AIM OF THE TASK:
Return exactly the lines of the records below, starting at the line that contains "alegada blasfémia e" and ending at the line that contains "e o seu marido", with both of those lines kept.

DATA SHOWN:
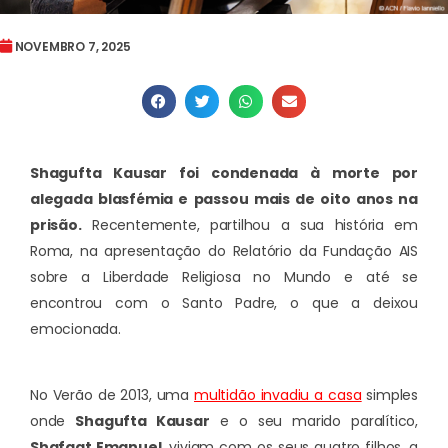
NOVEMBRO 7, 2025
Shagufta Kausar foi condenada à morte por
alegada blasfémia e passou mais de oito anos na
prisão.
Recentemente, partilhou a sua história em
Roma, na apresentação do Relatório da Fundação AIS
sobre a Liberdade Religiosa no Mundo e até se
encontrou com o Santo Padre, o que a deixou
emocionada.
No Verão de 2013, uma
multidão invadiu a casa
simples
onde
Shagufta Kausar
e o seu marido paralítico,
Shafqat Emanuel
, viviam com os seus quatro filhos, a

---

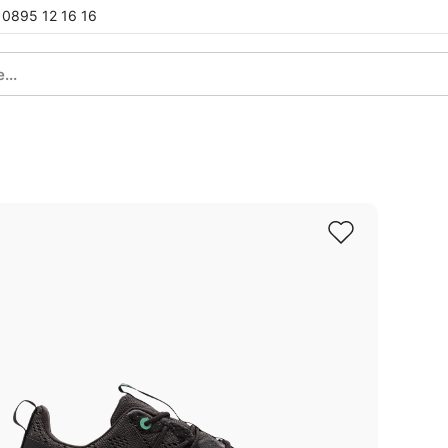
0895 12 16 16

--

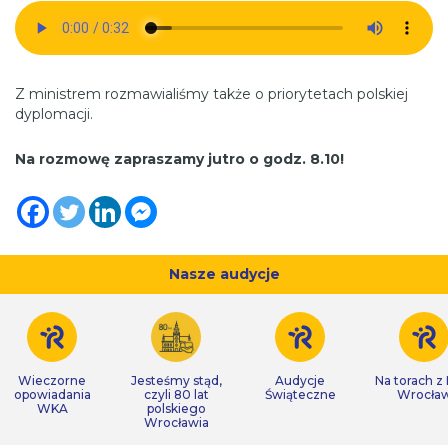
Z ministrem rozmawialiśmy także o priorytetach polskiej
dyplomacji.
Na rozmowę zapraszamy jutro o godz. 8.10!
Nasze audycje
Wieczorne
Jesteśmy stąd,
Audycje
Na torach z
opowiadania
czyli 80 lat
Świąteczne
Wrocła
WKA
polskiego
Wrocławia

EXERCISE ANSWER:
alegada blasfémia e passou mais de oito anos na
prisão.
Recentemente, partilhou a sua história em
Roma, na apresentação do Relatório da Fundação AIS
sobre a Liberdade Religiosa no Mundo e até se
encontrou com o Santo Padre, o que a deixou
emocionada.
No Verão de 2013, uma
multidão invadiu a casa
simples
onde
Shagufta Kausar
e o seu marido paralítico,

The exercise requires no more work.